Habertürk
    Takipde Kalın!
      Günlük gelişmeleri takip edebilmek için habertürk uygulamasını indirin

        Türkiye İstatistik Kurumu’nun (TÜİK) Şubat sonuna doğru açıkladığı 2014 Ekim-Kasım-Aralık aylarını kapsayan 3 aylık “hareketli “istihdam verileri işsizlik probleminin giderek sosyal dokuyu zedeleme ve demokrasiyi tehdit etme istidadı gösterdiğini anlatmaktadır.

        TÜİK’in verileri işsiz sayısının son 1 yılda 602 bin kişi arttığını gösteriyor ve bu tablo yaklaşık her gün bin 640 kişi’nin işsiz kaldığını ortaya koyuyor.

        TÜİK Kasım 2014’de işsizliğin %10.7’ye fırladığını ve işsiz sayısının da 3 milyon 120 bine çıktığını tablolaştırmıştır.

        Büyümenin düşük, işgücüne katılımın yüksek ve istihdamın da durgun olması ve istihdamda en büyük kan kaybının sanayi sektöründe yaşanması; “kriz dönemi”ni çağrıştırmaktadır.

        Ek önlemler alınmazsa orta vadede işsizlik oranının düşmesi bir yana, tersine artabilir.

        Bu arada ekonomide büyüme beklentisinin olmaması, işsizlikte azalma olacağı umudunu da zayıflatmaktadır.

        Ayrıca Türkiye, ekonomisi kurumsallaşmadığı tasarruf açığı olduğu ve kalıcı yabancı sermayeye ihtiyaç duyulduğu için yabancı sermayeyi caydıracak pozisyondan ve “ürkütücü” söylemlerden hızla uzaklaşmalıdır.

        TÜİK’in rakamlarına göre resmi işsizlerin 1 milyon 946 bini erkek ve 1 milyon 151 bini de kadındır. Asıl toplumsal dokuyu zedeleyen ve demokrasiyi tehdit eden 15-24 yaş arasındaki gençlerin işsizlik oranının %19.9’a yükselmesidir.
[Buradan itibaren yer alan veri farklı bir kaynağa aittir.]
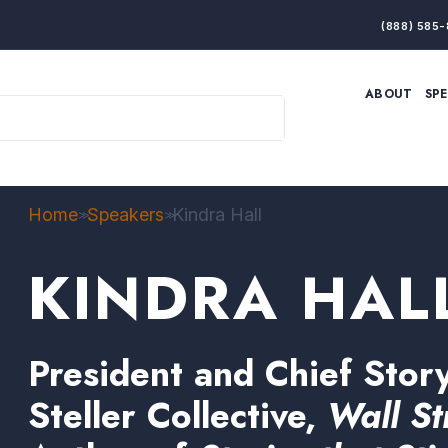
(888) 585-
ABOUT
SP
ARTIFICIAL INTELLIGENCE
BRANDING & MARKET
ECONOMY
ELITE PERFORMANCE
INNOVATION
LEADERSHIP
PRODUCTIVITY
RESILIENCE
Home
Speakers
Kindra Hall
>>
>>
THOUGHT LEADERSHIP
WOMEN LEADERS
KINDRA HAL
President and Chief Story
Steller Collective,
Wall St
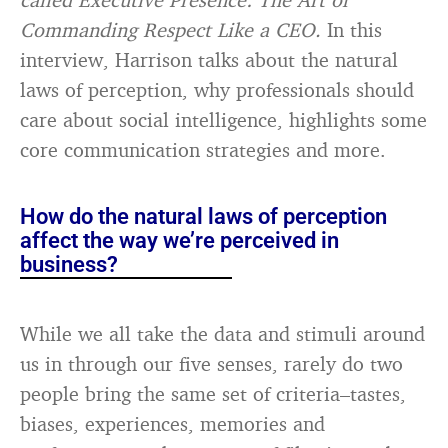
Commanding Respect Like a CEO.
In this
interview, Harrison talks about the natural
laws of perception, why professionals should
care about social intelligence, highlights some
core communication strategies and more.
How do the natural laws of perception
affect the way we’re perceived in
business?
While we all take the data and stimuli around
us in through our five senses, rarely do two
people bring the same set of criteria–tastes,
biases, experiences, memories and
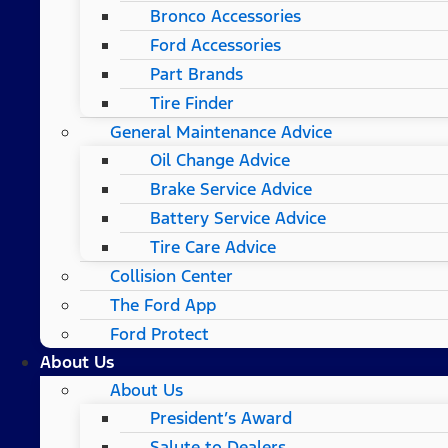
Bronco Accessories
Ford Accessories
Part Brands
Tire Finder
General Maintenance Advice
Oil Change Advice
Brake Service Advice
Battery Service Advice
Tire Care Advice
Collision Center
The Ford App
Ford Protect
About Us
About Us
President’s Award
Salute to Dealers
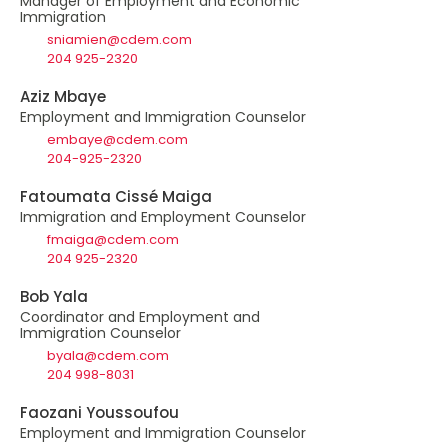
Manager of Employment and Economic
Immigration
sniamien@cdem.com
204 925-2320
Aziz Mbaye
Employment and Immigration Counselor
embaye@cdem.com
204-925-2320
Fatoumata Cissé Maiga
Immigration and Employment Counselor
fmaiga@cdem.com
204 925-2320
Bob Yala
Coordinator and Employment and
Immigration Counselor
byala@cdem.com
204 998-8031
Faozani Youssoufou
Employment and Immigration Counselor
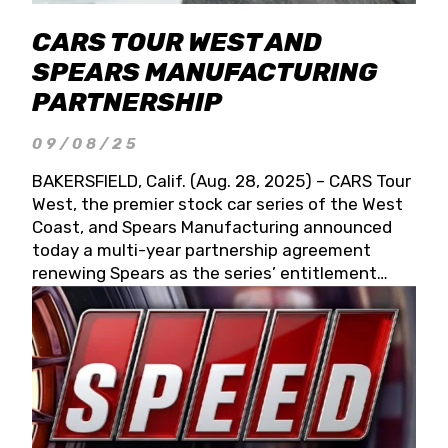
CARS TOUR WEST AND
SPEARS MANUFACTURING
PARTNERSHIP
09/08/25
BAKERSFIELD, Calif. (Aug. 28, 2025) – CARS Tour
West, the premier stock car series of the West
Coast, and Spears Manufacturing announced
today a multi-year partnership agreement
renewing Spears as the series’ entitlement
partner for 2026 and beyond. Spears CARS Tour
West officials also confirmed a 15-race schedule
for 2026, kicking off at Tucson Speedway with
the 13th Annual Chilly Willy 150 (Jan. 17, 2026).
The remaining events will be unveiled at a later
date. Founded by West Coast Stock Car Hall of
Famer Wayne Spears and his wife, Connie,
        Genç işsizlerin %18.1’i erkek, % 23.2’si de genç kadın işsizlerdir.

        Öte yandan kayıt dışılığın oranı % 33, ücretsiz aile işçisi de % 11’dir.

        Çalışanların % 67’si ücretli ve yevmiyeli işlerde çalışmaktadır.

        Toplam istihdamda kamunun payı %13’dür. Her 100 çalışandan 13’ü kamuda çalışıyor. Kamuda çalışanların sayısı 1 yılda %3.6 artarak 3 milyon 400 bine ulaştı.

        Sanayi sektöründeki kapasite kullanımındaki azlığa ve üretimdeki düşüklüğe rağmen çalışanların % 20’si sanayi sektöründe çalışmaktadır.

        HIZLI NÜFUS ARTIŞI

        İşsizlik refahın ve özgürlüğün önündeki en büyük engeldir. İşsizliği azaltmak; refahı ve özgürlüğü genişletmek, fakirliği de azaltmak sonucunu doğurur. Özellikle genç işsizlikle kadınların işsizliği “makul” ölçüyü aşmış ve tehlike sınırına yaklaşmıştır.

        Oysa ülkeyi yönetenlerin temel görevi ülke insanına iş olanağı yaratmak ve böylece halkın refah düzeyini yükseltmek, özgürlük alanını da genişletmektir.

        Ülkemizdeki işsizlik sorununun temelinde hızlı nüfus artışı yatmaktadır.

        Her yıl nüfusumuz 1 milyon çoğalmaktadır. Ayrıca daha önce çalışmak istemeyen ve sonra iş arayanların sayısı da aynı şekilde artmaktadır.

        Son bir yılda iş arayanların sayısı 2 milyon artmış, ancak bunun 1,5 milyonu iş bulabilmiş, 500 bin kişi de işsizler ordusuna katılmıştır.

        Sonuç olarak:

        Hızlı nüfus artışı yerine eğitimli, nitelikli, kontrollü nüfus artışı her türlü kötülüğün anası olan işsizliğin azalmasına, refahın yaygınlaşmasına, özgürlük alanının genişlemesine ve kalkınmaya önemli katkı sağlar.